Morality should often be secretive, for morality is vulnerable while it is maturing. For now, I hide myself and my morality in open view, in words illegible to all but me. What is not yet readable may become so, and what is not writable as well, if one develops one's skills to match humanity's. My being uncomprehended is only humanity's incomprehension. It is a small thing.
Who I am cannot yet survive abstraction. My attempts at picturing myself -- attempts made before I chose between style and vision as methods of self-creation, thus attempts to combine the two -- turned on me and became monstrous, so that I next had to write weapons against them. In one such attempt, I tried to convert a capacity for flight (which I foolishly called draconic) into a gift for others, into an ornithopter many could fly, but I built it before realizing there were intimacies between flight, insanity, and my specific evil. In another such attempt, I thought to make myself the equal of one of this world's histories: I conceived in myself a vastness and a vacancy suitable for an entire human endeavour, namely philosophy. But to complete myself I must undo a mistaken myself. I can no longer simply decide what I will become, which is to say that a decision is now only an initial stage in the transformation. Rather, I must limit the limitless within my appetites and personality: I must give my greed for knowledge an intelligible form, then my virtues and vices an isolating particularity.
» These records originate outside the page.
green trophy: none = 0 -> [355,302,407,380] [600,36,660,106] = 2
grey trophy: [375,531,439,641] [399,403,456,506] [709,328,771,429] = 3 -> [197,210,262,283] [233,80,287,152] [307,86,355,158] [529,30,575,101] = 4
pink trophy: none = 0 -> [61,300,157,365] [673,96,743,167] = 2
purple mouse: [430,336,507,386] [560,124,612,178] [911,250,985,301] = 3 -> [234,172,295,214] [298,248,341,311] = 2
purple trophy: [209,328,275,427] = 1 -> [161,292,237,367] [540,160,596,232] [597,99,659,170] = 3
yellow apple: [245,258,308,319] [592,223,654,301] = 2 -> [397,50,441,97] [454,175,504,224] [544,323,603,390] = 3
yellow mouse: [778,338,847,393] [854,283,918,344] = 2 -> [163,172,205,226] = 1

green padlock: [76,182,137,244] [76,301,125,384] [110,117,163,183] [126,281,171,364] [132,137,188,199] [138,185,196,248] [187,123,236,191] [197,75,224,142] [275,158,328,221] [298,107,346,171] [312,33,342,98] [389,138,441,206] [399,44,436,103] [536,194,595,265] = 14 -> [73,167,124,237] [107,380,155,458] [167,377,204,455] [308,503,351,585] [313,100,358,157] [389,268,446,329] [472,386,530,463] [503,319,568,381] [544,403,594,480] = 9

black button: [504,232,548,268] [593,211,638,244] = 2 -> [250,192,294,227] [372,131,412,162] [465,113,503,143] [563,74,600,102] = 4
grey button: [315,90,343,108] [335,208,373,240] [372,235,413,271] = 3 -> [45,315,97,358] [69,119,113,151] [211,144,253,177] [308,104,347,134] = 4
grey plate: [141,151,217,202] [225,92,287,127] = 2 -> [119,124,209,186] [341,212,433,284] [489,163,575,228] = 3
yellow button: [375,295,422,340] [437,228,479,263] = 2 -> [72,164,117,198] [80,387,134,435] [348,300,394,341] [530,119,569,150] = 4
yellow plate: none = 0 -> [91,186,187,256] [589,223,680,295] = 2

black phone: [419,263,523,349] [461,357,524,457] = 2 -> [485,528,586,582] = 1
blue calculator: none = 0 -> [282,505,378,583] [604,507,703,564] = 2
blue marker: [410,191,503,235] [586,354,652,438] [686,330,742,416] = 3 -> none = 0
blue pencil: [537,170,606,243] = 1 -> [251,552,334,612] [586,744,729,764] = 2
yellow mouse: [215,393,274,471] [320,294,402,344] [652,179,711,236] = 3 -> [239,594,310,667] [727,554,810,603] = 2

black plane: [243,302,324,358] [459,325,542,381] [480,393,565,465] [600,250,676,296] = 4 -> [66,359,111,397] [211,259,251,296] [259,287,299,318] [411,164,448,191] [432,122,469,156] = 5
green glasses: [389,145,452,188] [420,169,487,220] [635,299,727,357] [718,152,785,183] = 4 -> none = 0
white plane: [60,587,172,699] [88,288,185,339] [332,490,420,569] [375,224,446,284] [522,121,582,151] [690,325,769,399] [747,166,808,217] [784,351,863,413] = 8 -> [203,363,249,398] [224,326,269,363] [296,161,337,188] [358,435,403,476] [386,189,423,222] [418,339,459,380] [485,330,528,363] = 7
I need limitation, constraint and form, else I die mediocre. So: I set out! I am thus bound.
Call mine the crisis of insanity. As far as my ideas are concerned, am I divine or not? What powers of shaping and reshaping do I possess? These forms of fisher and fox, how much may they be me? My impositions have already begun to take shape. I have found, and will find again, parts of identity situated in the past -- I mean not only my little past -- there to be left discarded, claimed for my own, or pursued as though alive. Learn as we may, we still do not know how we are to become.
A fantasy that has been kept, but which cannot nourish you, becomes a delusion. A dream that has been held back from influencing your life becomes a vanity or conceit. An ambition that does not become reality is simply a failure. But I have been a mere staging ground for such creative processes too often: now, I want to no longer value everything worth valuing. I carry the hope that someday there will be things, good things, that I can see and like without arrogance, for I do not extend to them. They will be things beyond me. It is the hope that there will be that which I can fully not be; it is an answer, it is not the only answer: arrogance ends where I end.